# What is being asked
Can you find the lines of the listing that include "файлы" and copy every one?

· · · · ·

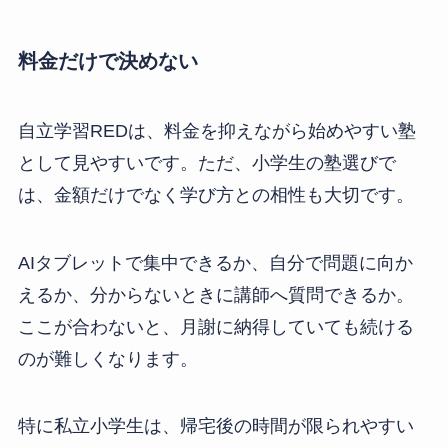
料金だけで決めない
自立学習REDは、料金を抑えながら始めやすい塾
として見やすいです。ただ、小学生の塾選びで
は、金額だけでなく学び方との相性も大切です。
AIタブレットで集中できるか、自分で問題に向か
えるか、分からないときに講師へ質問できるか。
ここが合わないと、月謝に納得していても続ける
のが難しくなります。
特に私立小学生は、帰宅後の時間が限られやすい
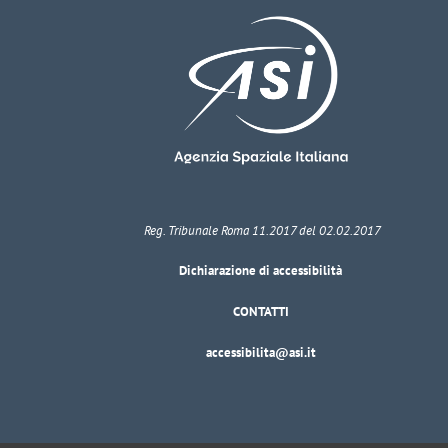
Reg. Tribunale Roma 11.2017 del 02.02.2017
Dichiarazione di accessibilità
CONTATTI
accessibilita@asi.it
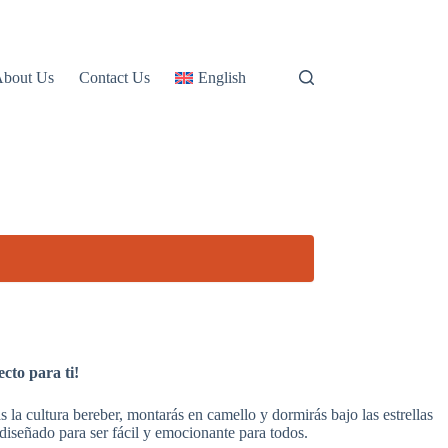
About Us
Contact Us
English
cto para ti!
 la cultura bereber, montarás en camello y dormirás bajo las estrellas
diseñado para ser fácil y emocionante para todos.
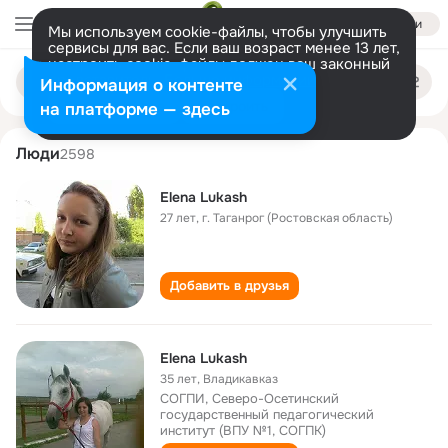
Войти
Мы используем cookie-файлы, чтобы улучшить
сервисы для вас. Если ваш возраст менее 13 лет,
настроить cookie-файлы должен ваш законный
elena lukash
Поиск
представитель.
Больше информации
Информация о контенте
по
людям
Разрешить все
Настроить
на платформе — здесь
Люди
2598
Elena Lukash
27 лет
,
г. Таганрог (Ростовская область)
Добавить в друзья
Elena Lukash
35 лет
,
Владикавказ
СОГПИ, Северо-Осетинский
государственный педагогический
институт (ВПУ №1, СОГПК)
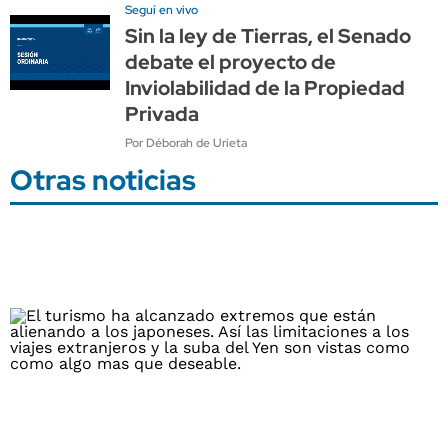
Seguí en vivo
Sin la ley de Tierras, el Senado
debate el proyecto de
Inviolabilidad de la Propiedad
Privada
Por Déborah de Urieta
Otras noticias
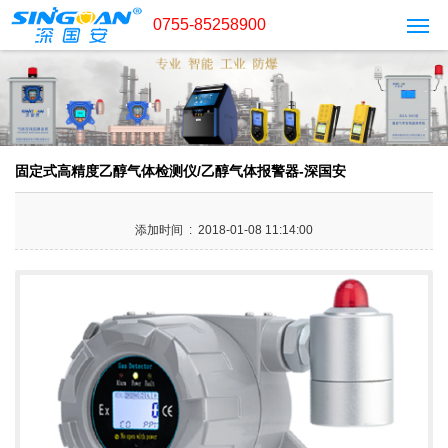
0755-85258900
固定式高精度乙醇气体检测仪/乙醇气体报警器-深国安
添加时间 : 2018-01-08 11:14:00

· · · · ·

# Result
Мы используем cookie-файлы, чтобы улучшить
настроить cookie-файлы должен ваш законный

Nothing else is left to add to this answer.